Which of the lines in the data below contain the string "Jhelum"? Copy each of them.

----

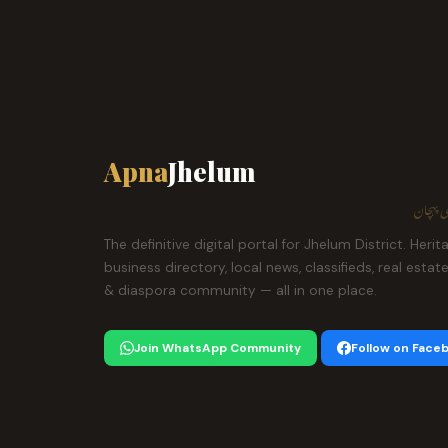
Apna
Jhelum
ہمارا ش
The definitive digital portal for Jhelum District. Herit
business directory, local news, classifieds, real estat
& diaspora community — all in one place.
Join WhatsApp Community
Follow on Face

----

### [Written response]
Jhelum
The definitive digital portal for Jhelum District. Herit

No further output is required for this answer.